Are we detecting a pattern?  Private equity underwriters (PEU) and their hired guns can be on all sides of a deal simultaneously, where secrecy is paramount and they are willing to take far more than their share because it is rightfully theirs.

Who covers for these guys?  Politicians Red & Blue love PEU and their brash TechGod brethren.  Increasingly more are one.  

Update 2-9-26:  Paul Weiss was the first law firm targeted by Trump II.  Did he go after them because of their Epstein ties?  Pro bono for Trump, not for Epstein's victims.

As for the much more is in store as Trump II disintegrates before our very eyes, his White House bluster continues uninterrupted.

Friday, February 6, 2026

Here's to You, Mr. Dilorio


I searched "Josh Harris" in the Epstein Library and it returned over 500 documents.  I went to the "Last" one and found a ten page email from whistleblower Chris Dilorio from May 2019.

The graphic above has a small portion of the email (which I later found on Roll Call).  It begins with Environmental Solutions Worldwide (ESW).  Dilorio called ESW a "money laundering shell."

FT reported:

Mr (Leon) Black (Apollo co-founder), his trusts, and members of his immediate family owned around 40 per cent (of ESW stock) from 2011 through to 2014, according to corporate filings that also listed Richard Ressler, Mr Black’s brother-in-law, as a shareholder. 

The board included John Suydam, Apollo Global Management’s chief legal officer, John Hannan, chairman of Apollo Investment Corporation, and two of Mr Black’s sons, Benjamin and Joshua, according to the filings.

Dilorio asserted that numerous government agencies, Jeffrey Epstein (6% owner of ESW) and numerous powerful PEUs, many Apollo affiliated, knew of ESW's money laundering.

He went on to say "let's give these scumbags the insurance/annuities market" after which he predicted a bad ending for many Americans.

The message references private equity's numerous insurance company takeovers, after which they stacked the insurer's investment portfolio with their private equity/private credit offerings.  

I asked my wise friend for his thoughts on the Dilorio email:

This is exactly how you can launder money from criminal enterprises and it's been going on for a long time. Look at all the names. What a bunch of scumbags.

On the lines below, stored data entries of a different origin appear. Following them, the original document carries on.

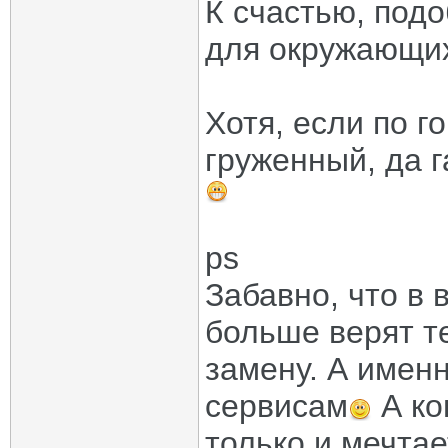
К счастью, под
для окружающих
Хотя, если по г
груженный, да г
ps
Забавно, что в
больше верят те
замену. А имен
сервисам
А ко
только и мечтае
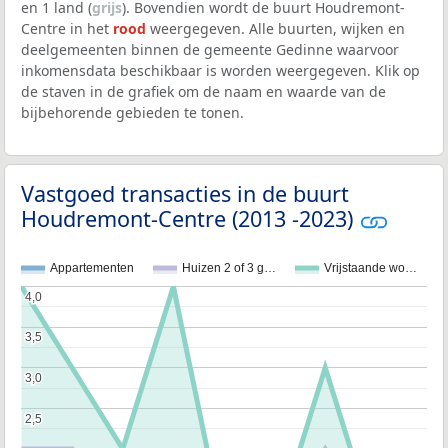
en 1 land (
grijs
). Bovendien wordt de buurt Houdremont-
Centre in het
rood
weergegeven. Alle buurten, wijken en
deelgemeenten binnen de gemeente Gedinne waarvoor
inkomensdata beschikbaar is worden weergegeven. Klik op
de staven in de grafiek om de naam en waarde van de
bijbehorende gebieden te tonen.
Vastgoed transacties in de buurt
Houdremont-Centre (2013 -2023)
Appartementen
Huizen 2 of 3 g…
Vrijstaande wo…
4,0
4,0
3,5
3,5
3,0
3,0
2,5
2,5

Apollo hired Dechert to investigate Apollo's ties to Epstein.  First, Epstein owned a large chunk of Apollo stock via his business entities.  


Apollo co-founder Leon Black was emphatic about his Epstein ties after his longtime friend's arrest.


The Department of Justice's Epstein document release calls into question Mr. Black's assertions.  There are emails about Epstein advising on Apollo's Athene buyout.  Epstein ate breakfast with Apollo's Marc Rowan and Josh Harris numerous times.

Turning the head the other way is a useful skill for insiders until their inattention is brought to light, as is the case with Jeffrey Epstein's library.  

At some point authorities will investigate the role private equity underwriters (PEU) had in making insurance unaffordable.  That might be just another part of Jeffrey Epstein's PEU legacy.

Politicians Red & Blue love PEU and their new TechGod brethren.  Increasingly, more are one which makes it harder for government to get off their keister and actually protect people, especially retirees and underage girls.